Modify all files in directory using Python (Loop)-CodePudding

I am having a lot of troubles to make a loop for my script. Originally the script is modifying one CSV file but I have edited it to loop thrue one folder "CSVtoGD" and modify every csv in this folder. So far with no luck. The modified script is:

from pathlib import Path 
import pandas as pd
dir = r'/users/krzysztofpaszta/CSVtoGD' 
csv_files = [f for f in Path(dir).glob('*.csv')] 



for csv in csv_files: #iterate list
   
    df = pd.read_csv(csv, sep=": \s ", engine='python', names=['dane', 'wartosc'])
    # creating columns with names: ścieżka_do_pliku:czcionka.ttf 
    df['dana_czcionka'] = df['dane'].str.split(':').str[0]

    print('\n--- df ---\n')
    print(df.to_string())

    with open('csv', 'w') as f_out:
        writer = csv.writer(f_out)
    
# sorting data by columns: ścieżka_do_pliku:czcionka.ttf 
        for name, data in df.groupby('dana_czcionka'):
            print('\n---', name, '---\n')
        
            headers = (data['dane']   ":").to_list()
            print(headers)
    
            values = data['wartosc'].to_list()
            print(values)
            values.insert(0, name) # - Adding name (path) to every row
            values.insert(0, name)
            #writer.writerow(headers) 
            writer.writerow(values)
            
# showing results in terminal, saving to file

    print(f'{csv.name} saved.')

I receive this error:

AttributeError                            Traceback (most recent call last)
/var/folders/zw/12ns4dw96zb34ktc_vfn0zp80000gp/T/ipykernel_49714/1288759270.py in <module>
     16 
     17     with open('csv', 'w') as f_out:
---> 18         writer = csv.writer(f_out)
     19 
     20 # grupowanie danych według kolumn ścieżka_do_pliku:czcionka.ttf

AttributeError: 'PosixPath' object has no attribute 'writer'

I was trying to achevie this by modifying the 'writer' but I guess my knowledge is to little for now.
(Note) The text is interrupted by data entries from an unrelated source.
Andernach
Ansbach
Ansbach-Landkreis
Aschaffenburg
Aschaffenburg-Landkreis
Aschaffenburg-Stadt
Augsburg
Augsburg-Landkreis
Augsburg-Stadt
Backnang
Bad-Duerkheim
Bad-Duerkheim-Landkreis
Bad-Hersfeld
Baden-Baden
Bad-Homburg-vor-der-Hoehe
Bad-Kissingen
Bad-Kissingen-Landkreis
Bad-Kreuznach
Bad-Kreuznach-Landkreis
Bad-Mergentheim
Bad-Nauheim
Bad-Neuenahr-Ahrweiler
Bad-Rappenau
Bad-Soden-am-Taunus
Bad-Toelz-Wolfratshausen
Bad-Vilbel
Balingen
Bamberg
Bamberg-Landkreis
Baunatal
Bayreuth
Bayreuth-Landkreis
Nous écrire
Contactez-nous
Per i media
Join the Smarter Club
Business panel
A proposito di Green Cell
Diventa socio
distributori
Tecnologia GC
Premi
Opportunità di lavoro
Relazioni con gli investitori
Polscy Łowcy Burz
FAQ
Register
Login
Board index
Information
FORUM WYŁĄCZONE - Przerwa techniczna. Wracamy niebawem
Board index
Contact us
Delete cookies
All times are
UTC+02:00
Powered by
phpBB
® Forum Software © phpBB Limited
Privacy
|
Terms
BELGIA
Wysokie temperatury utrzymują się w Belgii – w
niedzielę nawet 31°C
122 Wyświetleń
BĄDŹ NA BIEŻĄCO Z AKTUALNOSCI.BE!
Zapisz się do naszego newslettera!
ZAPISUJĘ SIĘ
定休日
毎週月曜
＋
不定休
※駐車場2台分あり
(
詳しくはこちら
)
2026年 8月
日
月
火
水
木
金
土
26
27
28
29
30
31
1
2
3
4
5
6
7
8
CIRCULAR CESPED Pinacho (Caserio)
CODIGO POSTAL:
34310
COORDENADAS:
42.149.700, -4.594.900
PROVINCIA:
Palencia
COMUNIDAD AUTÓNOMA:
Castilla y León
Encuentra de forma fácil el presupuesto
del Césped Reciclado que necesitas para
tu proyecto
I think an easy loop would get results but I have no idea if my loop is build wrong or just what is the problem..

Original script, without loop is working correctly. Original script (modifying one csv) look like this:

import pandas as pd
import csv
df = pd.read_csv('TTF-Projects-INFO.csv', sep=": \s ", engine='python', names=['dane', 'wartosc'])

# creating columns with names like: ścieżka_do_pliku:czcionka.ttf 
df['dana_czcionka'] = df['dane'].str.split(':').str[0]

print('\n--- df ---\n')
print(df.to_string())

with open('newTTF-Projects-INFO.csv', 'w') as f_out:
    writer = csv.writer(f_out)
    
# sorting data by columns: ścieżka_do_pliku:czcionka.ttf 
    for name, data in df.groupby('dana_czcionka'):
        print('\n---', name, '---\n')
        
        headers = (data['dane']   ":").to_list()
        print(headers)
    
        values = data['wartosc'].to_list()
        print(values)
        values.insert(0, name) # - add name (path) to every row with data
        #writer.writerow(headers) 
        writer.writerow(values)
            
# showing effect in terminal, saving to file

print('\n--- file ---\n')
print(open('newTTF-Projects-INFO.csv').read())

CodePudding user response：

Your problem is a name clash. The original code uses import csv to import the library. But you also use csv as a variable in your loop

for csv in csv_files: #iterate list

So change your variable name to something like that:

for csv_file in csv_files: #iterate list

and the following occurrences of the variable:

...
for csv_file in csv_files: #iterate list
    df = pd.read_csv(csv_file, sep=": \s ", engine='python', names=['dane', 'wartosc'])
    # creating columns with names: ścieżka_do_pliku:czcionka.ttf 
    df['dana_czcionka'] = df['dane'].str.split(':').str[0]

    print('\n--- df ---\n')
    print(df.to_string())

    with open(csv_file, 'w') as f_out:
        writer = csv.writer(f_out)
...
print(f'{csv_file} saved.')

Finally, add the line import csv at the beginning.
Now your code should work as expected.

Alternatively you can use the line

import csv as cs

and change the writer line to

writer = cs.writer(f_out)

In this case you can stay with the csv variable name.
But IMHO this is less clear in relation to naming conventions.